Boris Johnson faces, in the stand-off between Washington and Tehran, an early test of his ability to handle the often exceedingly difficult situations in foreign affairs which confront a British Prime Minister.
His critics expect him to fail this test. They took a dismissive view of his performance as Foreign Secretary, and were unwilling to see that any holder of that post who is not invited to work in harness with the Prime Minister is doomed to irrelevance.
These adversaries enjoy ransacking Johnson’s back catalogue in order to discover evidence of past opinions which in their view render him unfit for high office.
They delight in highlighting any expressions which burst the bounds of what can be said in polite society.
Such opponents do Johnson a favour. For by promoting the idea that he is a crass and tasteless fool, they set low expectations which he exceeded in the Brexit negotiations, and in the general election, and which he has so far exceeded in the present crisis.
He has the further advantage of having spent two years as Foreign Secretary: not long enough to acquire a mastery of problems so intricate they repay a lifetime’s study, but better than arriving in Number Ten with no previous experience of foreign policy as conducted by the government machine.
He adds to this several decades of work as a correspondent and commentator who, while not a member of the official machine, was a close and astute observer of it.
Johnson understands that on the great questions of the day, it is essential to remain willing, when circumstances change, to change one’s view.
If one looks through his back catalogue without simply concentrating on his many moments of political incorrectness, one finds evidence of this realism. When asked at the end of 2006 to explain why he had “recanted” his support for the Iraq War of 2003, Johnson replied:
“It is the sheer number of casualties, the chaos, that persuades me that we did the wrong thing. I voted for this bloody disaster not because I believed Blair, but because I thought it would be a good thing to get rid of Saddam. And it was a good thing. It is just that the price has been way too high.”

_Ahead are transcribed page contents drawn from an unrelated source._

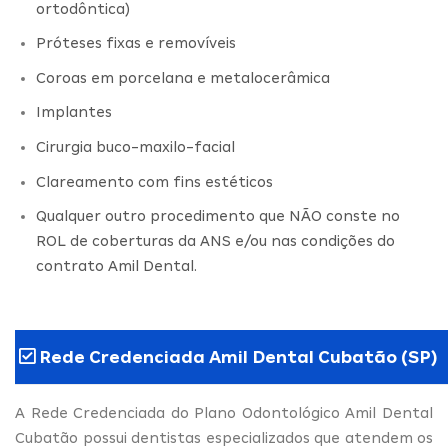
ortodôntica)
Próteses fixas e removíveis
Coroas em porcelana e metalocerâmica
Implantes
Cirurgia buco-maxilo-facial
Clareamento com fins estéticos
Qualquer outro procedimento que NÃO conste no
ROL de coberturas da ANS e/ou nas condições do
contrato Amil Dental.
Rede Credenciada Amil Dental Cubatão (SP)
A Rede Credenciada do Plano Odontológico Amil Dental
Cubatão possui dentistas especializados que atendem os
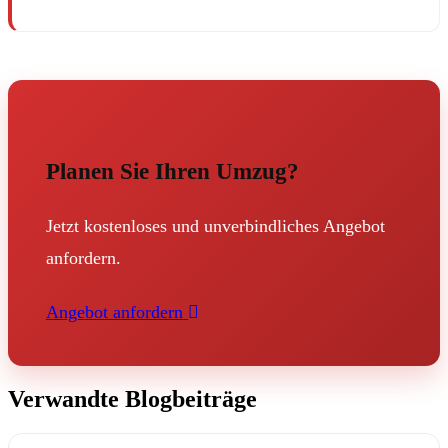
Planen Sie Ihren Umzug?
Jetzt kostenloses und unverbindliches Angebot
anfordern.
Angebot anfordern
Verwandte Blogbeiträge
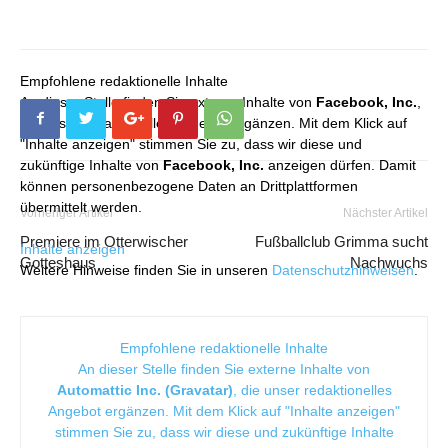
Empfohlene redaktionelle Inhalte
An dieser Stelle finden Sie externe Inhalte von
Facebook, Inc.
,
die unser redaktionelles Angebot ergänzen. Mit dem Klick auf
"Inhalte anzeigen" stimmen Sie zu, dass wir diese und
zukünftige Inhalte von
Facebook, Inc.
anzeigen dürfen. Damit
können personenbezogene Daten an Drittplattformen
übermittelt werden.
Vorheriger Artikel
Nächster Artikel
Premiere im Otterwischer
Fußballclub Grimma sucht
Inhalte anzeigen
Gotteshaus
Nachwuchs
Weitere Hinweise finden Sie in unseren
Datenschutzhinweisen
.
Empfohlene redaktionelle Inhalte
An dieser Stelle finden Sie externe Inhalte von
Automattic Inc. (Gravatar)
, die unser redaktionelles
Angebot ergänzen. Mit dem Klick auf "Inhalte anzeigen"
stimmen Sie zu, dass wir diese und zukünftige Inhalte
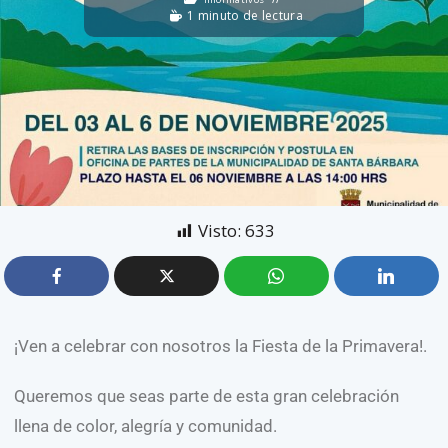
1 minuto de lectura
Visto:
633
¡Ven a celebrar con nosotros la Fiesta de la Primavera!.
Queremos que seas parte de esta gran celebración
llena de color, alegría y comunidad.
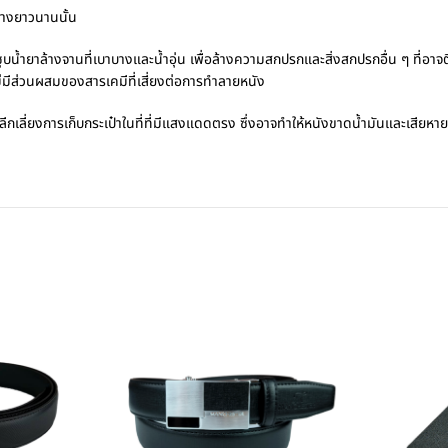
่างยาวนานนั้น
ุบน้ำยาล้างจานที่เบาบางและน้ำอุ่น เพื่อล้างความสกปรกและสิ่งสกปรกอื่น ๆ ที่อาจต
ไม่มีส่วนผสมของสารเคมีที่เสี่ยงต่อการทำลายหนัง
และหลีกเลี่ยงการเก็บกระเป๋าในที่ที่มีแสงแดดตรง ซึ่งอาจทำให้หนังขาดน้ำมันและเสียห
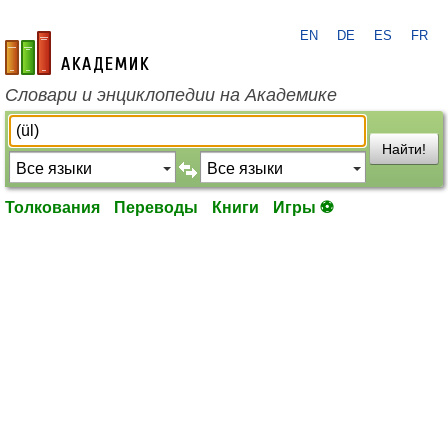
EN
DE
ES
FR
academic.ru
Словари и энциклопедии на Академике
Найти!
Толкования
Переводы
Книги
Игры ⚽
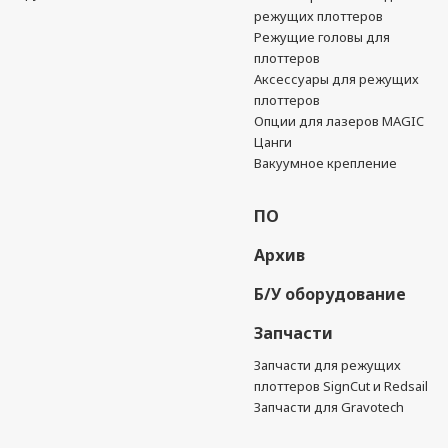
режущих плоттеров
Режущие головы для
плоттеров
Аксессуары для режущих
плоттеров
Опции для лазеров MAGIC
Цанги
Вакуумное крепление
ПО
Архив
Б/У оборудование
Запчасти
Запчасти для режущих
плоттеров SignCut и Redsail
Запчасти для Gravotech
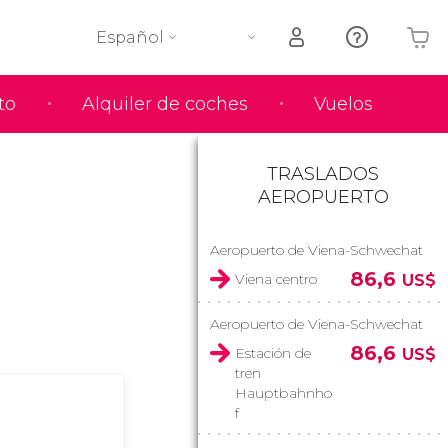
Español
to
Alquiler de coches
Vuelos
Tu carrito está vacío
TRASLADOS
AEROPUERTO
Aeropuerto de Viena-Schwechat
86,6
Viena centro
US$
Aeropuerto de Viena-Schwechat
86,6
Estación de
US$
tren
Hauptbahnho
f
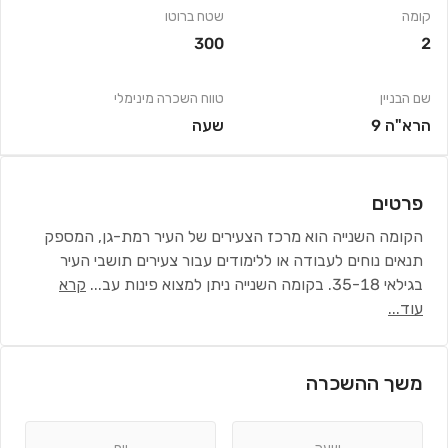
קומה
שטח ברוטו
300
2
שם הבניין
טווח השכרה מינימלי
הרא"ה 9
שעה
פרטים
הקומה השנייה הוא מרכז הצעירים של העיר רמת-גן, המספק
תנאים נוחים לעבודה או ללימודים עבור צעירים תושבי העיר
בגילאי 35-18. בקומה השנייה ניתן למצוא פינות עב
...
קרא
עוד...
משך ההשכרה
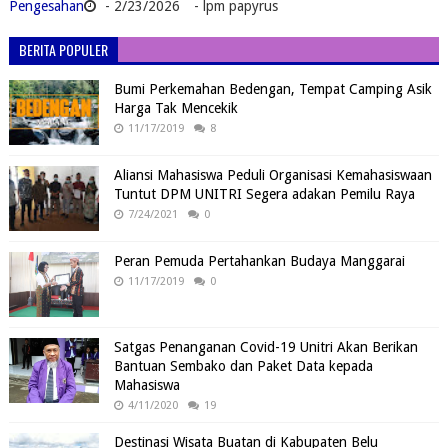
Pengesahan
- 2/23/2026
- lpm papyrus
BERITA POPULER
Bumi Perkemahan Bedengan, Tempat Camping Asik
Harga Tak Mencekik
11/17/2019
8
Aliansi Mahasiswa Peduli Organisasi Kemahasiswaan
Tuntut DPM UNITRI Segera adakan Pemilu Raya
7/24/2021
0
Peran Pemuda Pertahankan Budaya Manggarai
11/17/2019
0
Satgas Penanganan Covid-19 Unitri Akan Berikan
Bantuan Sembako dan Paket Data kepada
Mahasiswa
4/11/2020
19
Destinasi Wisata Buatan di Kabupaten Belu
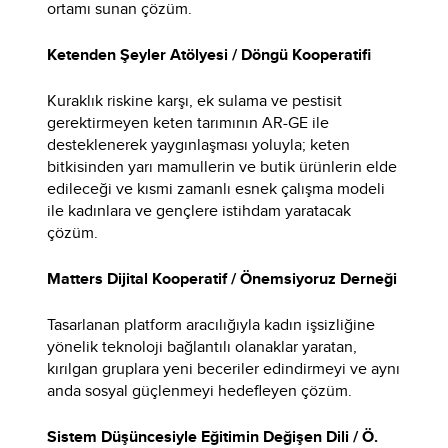
ortamı sunan çözüm.
Ketenden Şeyler Atölyesi / Döngü Kooperatifi
Kuraklık riskine karşı, ek sulama ve pestisit
gerektirmeyen keten tarımının AR-GE ile
desteklenerek yaygınlaşması yoluyla; keten
bitkisinden yarı mamullerin ve butik ürünlerin elde
edileceği ve kısmi zamanlı esnek çalışma modeli
ile kadınlara ve gençlere istihdam yaratacak
çözüm.
Matters Dijital Kooperatif / Önemsiyoruz Derneği
Tasarlanan platform aracılığıyla kadın işsizliğine
yönelik teknoloji bağlantılı olanaklar yaratan,
kırılgan gruplara yeni beceriler edindirmeyi ve aynı
anda sosyal güçlenmeyi hedefleyen çözüm.
Sistem Düşüncesiyle Eğitimin Değişen Dili / Ö.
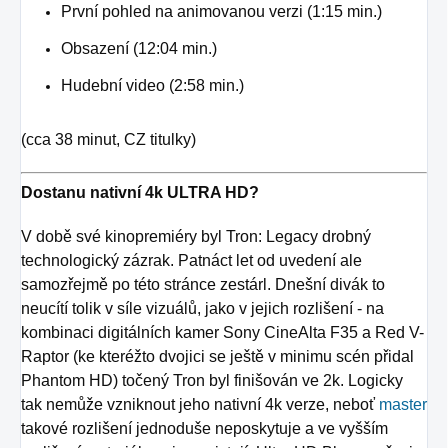
První pohled na animovanou verzi (1:15 min.)
Obsazení (12:04 min.)
Hudební video (2:58 min.)
(cca 38 minut, CZ titulky)
Dostanu nativní 4k ULTRA HD?
V době své kinopremiéry byl Tron: Legacy drobný
technologický zázrak. Patnáct let od uvedení ale
samozřejmě po této stránce zestárl. Dnešní divák to
neucítí tolik v síle vizuálů, jako v jejich rozlišení - na
kombinaci digitálních kamer Sony CineAlta F35 a Red V-
Raptor (ke kteréžto dvojici se ještě v minimu scén přidal
Phantom HD) točený Tron byl finišován ve 2k. Logicky
tak nemůže vzniknout jeho nativní 4k verze, neboť
master
takové rozlišení jednoduše neposkytuje a ve vyšším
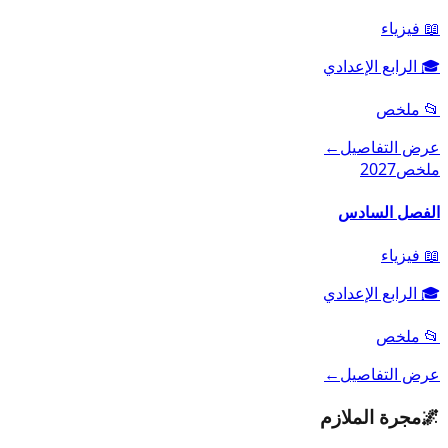
📖
فيزياء
🎓
الرابع الإعدادي
📂
ملخص
عرض التفاصيل
←
ملخص
2027
الفصل السادس
📖
فيزياء
🎓
الرابع الإعدادي
📂
ملخص
عرض التفاصيل
←
🌌
مجرة الملازم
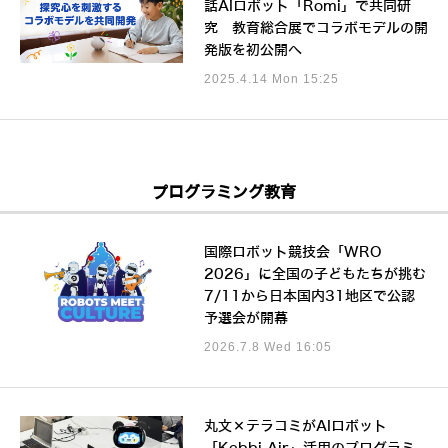
話AIロボット「Romi」で共同研
究 教育総合展でコラボモデルの開
発版を初公開へ
2025.4.14 Mon 15:25
プログラミング教育
国際ロボット競技会「WRO
2026」に全国の子どもたちが挑む
7/11から日本国内31地区で公認
予選会が開幕
2026.7.8 Wed 16:05
丸文×テラコミがAIロボット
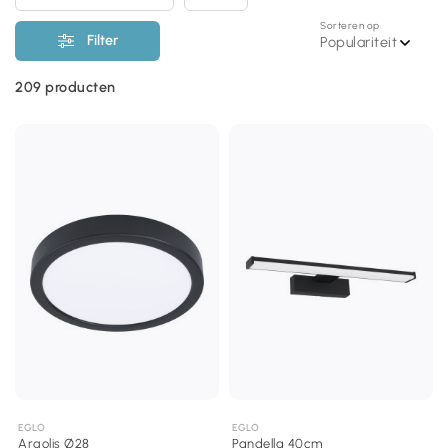
Sorteren op
Filter
Populariteit
209
producten
EGLO
EGLO
Argolis Ø28
Pandella 40cm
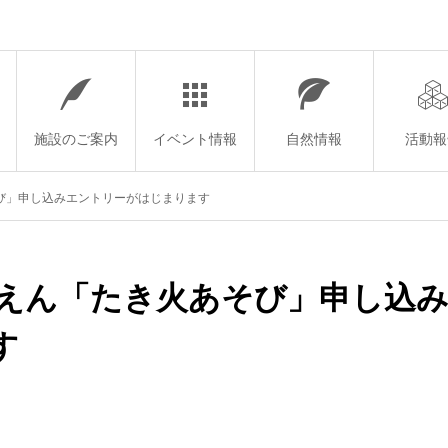
施設のご案内
イベント情報
自然情報
活動報
そび」申し込みエントリーがはじまります
うちえん「たき火あそび」申し込
す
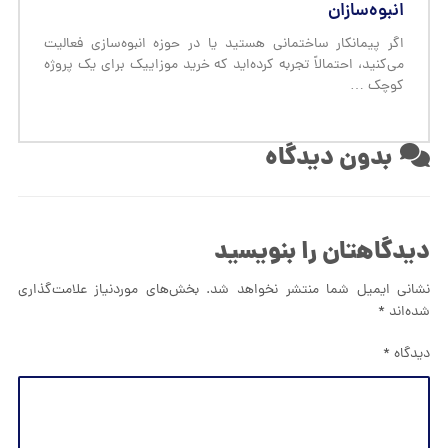
دیدگاهتان را بنویسید
نشانی ایمیل شما منتشر نخواهد شد.
بخش‌های موردنیاز علامت‌گذاری
شده‌اند
*
دیدگاه
*
نام
*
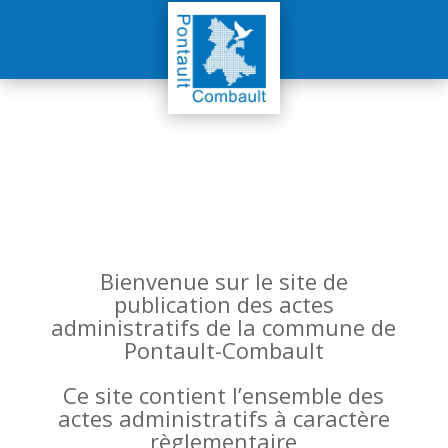
Bienvenue sur le site de
publication des actes
administratifs de la commune de
Pontault-Combault
Ce site contient l’ensemble des
actes administratifs à caractère
règlementaire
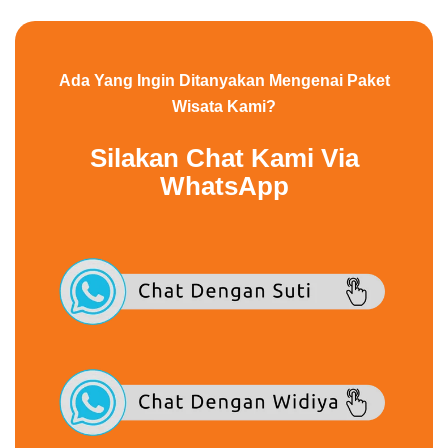
Ada Yang Ingin Ditanyakan Mengenai Paket
Wisata Kami?
Silakan Chat Kami Via
WhatsApp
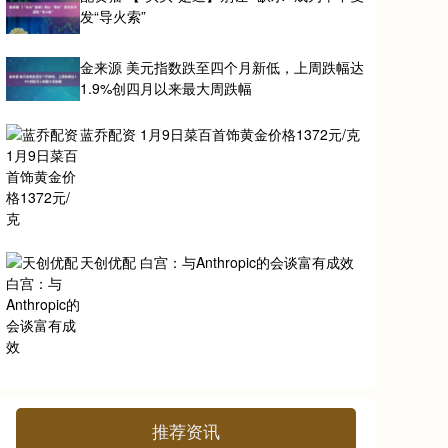
发“导火索”
金来源 美元指数跌至四个月新低，上周跌幅达
1.9%创四月以来最大周跌幅
蓝乔配资 1月9日菜百首饰黄金价格1372元/克
天创优配 白宫：与Anthropic的会谈富有成效
推荐资讯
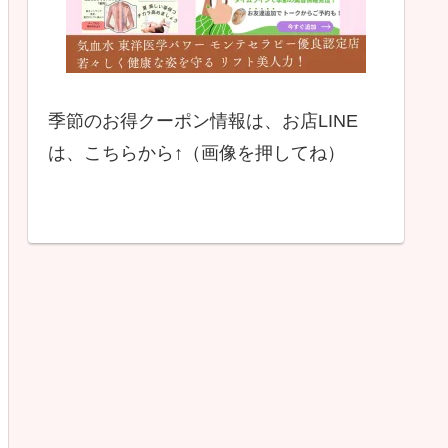
季節のお得クーポン情報は、お店LINE
は、こちらから↑（画像を押してね）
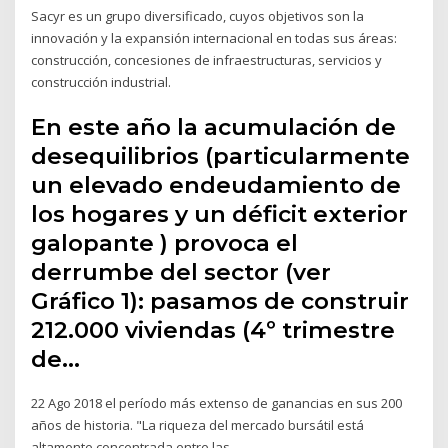
Sacyr es un grupo diversificado, cuyos objetivos son la
innovación y la expansión internacional en todas sus áreas:
construcción, concesiones de infraestructuras, servicios y
construcción industrial.
En este año la acumulación de
desequilibrios (particularmente
un elevado endeudamiento de
los hogares y un déficit exterior
galopante ) provoca el
derrumbe del sector (ver
Gráfico 1): pasamos de construir
212.000 viviendas (4º trimestre
de…
22 Ago 2018 el período más extenso de ganancias en sus 200
años de historia. "La riqueza del mercado bursátil está
altamente concentrada entre las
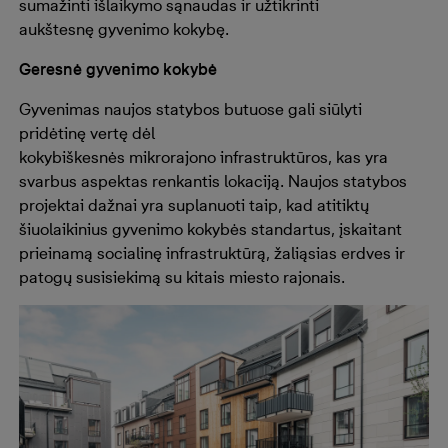
sumažinti išlaikymo sąnaudas ir užtikrinti
aukštesnę gyvenimo kokybę.
Geresnė gyvenimo kokybė
Gyvenimas naujos statybos butuose gali siūlyti
pridėtinę vertę dėl
kokybiškesnės mikrorajono infrastruktūros, kas yra
svarbus aspektas renkantis lokaciją. Naujos statybos
projektai dažnai yra suplanuoti taip, kad atitiktų
šiuolaikinius gyvenimo kokybės standartus, įskaitant
prieinamą socialinę infrastruktūrą, žaliąsias erdves ir
patogų susisiekimą su kitais miesto rajonais.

In December 2006, he put a question to the then Foreign Secretary, Margaret Beckett:
“What can the Foreign Secretary say to disprove the withering verdict of the US State Department official, Kendall Myers, that Washington has systematically ignored British advice over Iraq? Can she give a single concrete example of any piece of advice given by her or the Prime Minister that was accepted by Washington and without which the catastrophe in Iraq would have been even worse?”
Beckett was unable to offer a single concrete example of British advice being acted upon in Washington. Nor in all likelihood could Johnson or Dominic Raab do so now.
The Prime Minister will not wish to say anything which could be construed as an attack on Donald Trump, with whom he hopes in the near future to conclude a free-trade deal.
But he has taken the opportunity to show a degree of solidarity with Britain’s European allies, issuing a statement on Sunday night with Angela Merkel and Emmanuel Macron in which the three of them spoke of “an urgent need for de-escalation”.
And yesterday he spoke to Abdul Mehdi, the Prime Minister of Iraq. According to Downing Street, Johnson “underlined the UK’s unwavering commitment to Iraq’s stability and sovereignty and emphasised the importance of the continued fight against the shared threat from Daesh.”
For a supporter of Brexit to defend Iraq’s sovereignty is entirely natural. The Prime Minister’s spokesman added that “there are international conventions in place which prevent the destruction of cultural heritage” – a point which President Trump, with his threat to attack Iranian cultural sites, appeared to have overlooked.
Johnson has aligned himself, in the early stages of this crisis, with those who deprecate barbarism and want to see Daesh’s defeat confirmed. This moderation will surprise his critics, but should not surprise any fair-minded person who has studied his record.